While 25 per cent of drivers received financial compensation, just 3.3 per cent of riders did. 20 per cent of riders said they couldn’t pay the rent or mortgage during lockdown, while 10 per cent of drivers said the same.
The study found significant differences between those who can work remotely and geographically-tethered gig workers. Of those who did not stop working outside during lockdown, there was on average a 23 per cent fall in income, compared to a 2 per cent fall in income for remote workers.
Interestingly, while riders were much more likely to have continued work during lockdown, they were not more likely to experience more stress and anxiety than other precarious workers, and in fact reported significantly lower stress levels overall.
There are different ways of interpreting this. For one thing, those riding bikes all day for a living are likely to be generally physically and thus mentally healthier. Also, being one of the few workers to be outside in the urban space during lockdown may have had a certain liberating effect compared to being stuck indoors, even with the health risks involved. That does not necessarily mean being an independent contractor while riding a bike is positive for one’s mental health.
Drivers and riders interviewed were asked about the effect of their job on mental health, and identified “both positive and negative psychosocial experiences”.
“On the one hand my job as a biker brings me physical and emotional well-being, and all this despite the negative aspects – pollution and danger – of the road in an urban environment. And I’d say that in my work there is a type of stress induced by certain platforms like Uber by its rating system,” one rider said.

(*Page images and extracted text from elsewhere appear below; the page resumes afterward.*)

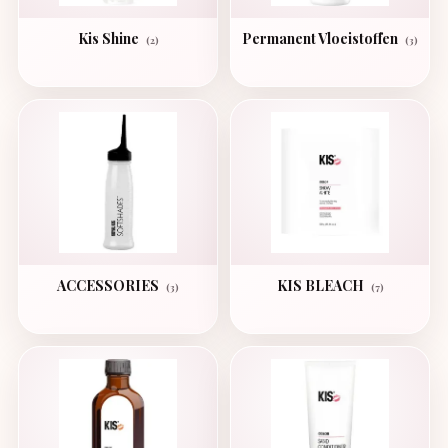
Kis Shine
Permanent Vloeistoffen
(2)
(3)
ACCESSORIES
KIS BLEACH
(3)
(7)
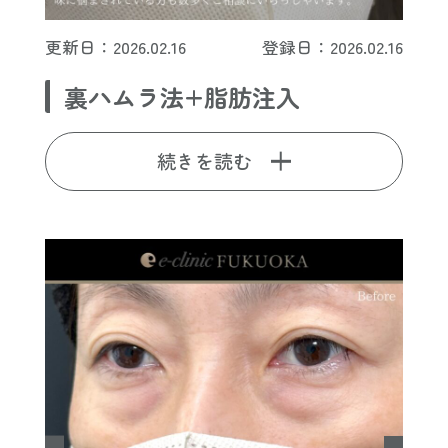
更新日：2026.02.16
登録日：2026.02.16
裏ハムラ法+脂肪注入
続きを読む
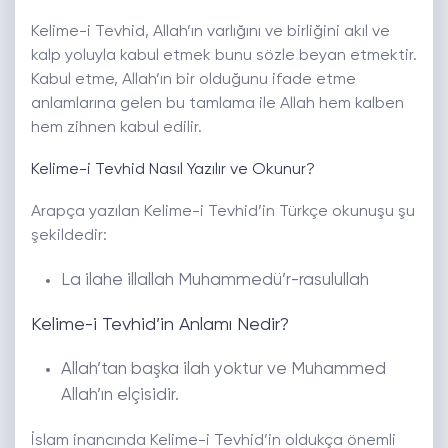
Kelime-i Tevhid, Allah’ın varlığını ve birliğini akıl ve
kalp yoluyla kabul etmek bunu sözle beyan etmektir.
Kabul etme, Allah’ın bir olduğunu ifade etme
anlamlarına gelen bu tamlama ile Allah hem kalben
hem zihnen kabul edilir.
Kelime-i Tevhid Nasıl Yazılır ve Okunur?
Arapça yazılan Kelime-i Tevhid’in Türkçe okunuşu şu
şekildedir:
La ilahe illallah Muhammedü’r-rasulullah
Kelime-i Tevhid’in Anlamı Nedir?
Allah’tan başka ilah yoktur ve Muhammed
Allah’ın elçisidir.
İslam inancında Kelime-i Tevhid’in oldukça önemli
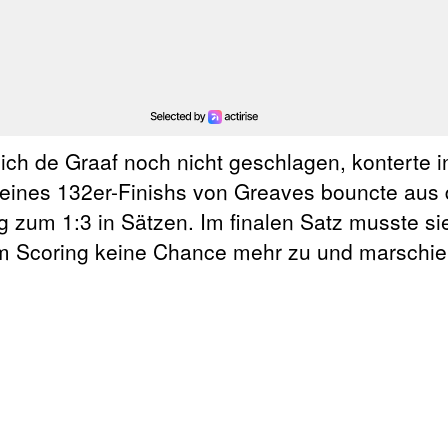
ch de Graaf noch nicht geschlagen, konterte i
 eines 132er-Finishs von Greaves bouncte aus 
g zum 1:3 in Sätzen. Im finalen Satz musste si
em Scoring keine Chance mehr zu und marschier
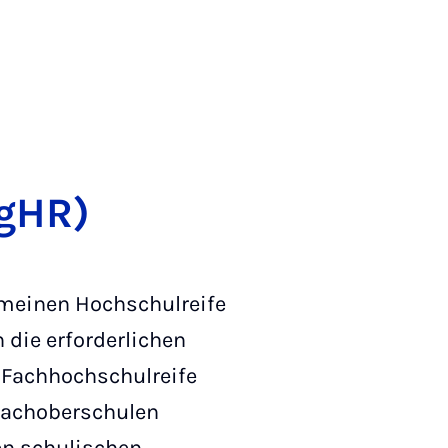
fgHR)
emeinen Hochschulreife
die erforderlichen
 Fachhochschulreife
 Fachoberschulen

This is consistent with other research on the contradictory psychology of gig work, where workers enjoy the distance they have from a boss while at the same time feeling different forms of social pressure, such as from customers through the ratings system.
As Europe teeters on the brink of new lockdowns, gig economy workers once again face being at the sharp end of financial and health insecurity. This research proves that it was not hyperbole to talk about an especially dramatic impact of lockdown on workers with no labour rights and social protections, a problem for which there is no excuse for parliaments across Europe to now address as the pandemic crisis rumbles on.
The study, ‘Gig Workers During the COVID-19 Crisis in France: Financial Precarity and Mental Well-Being’, can be accessed here.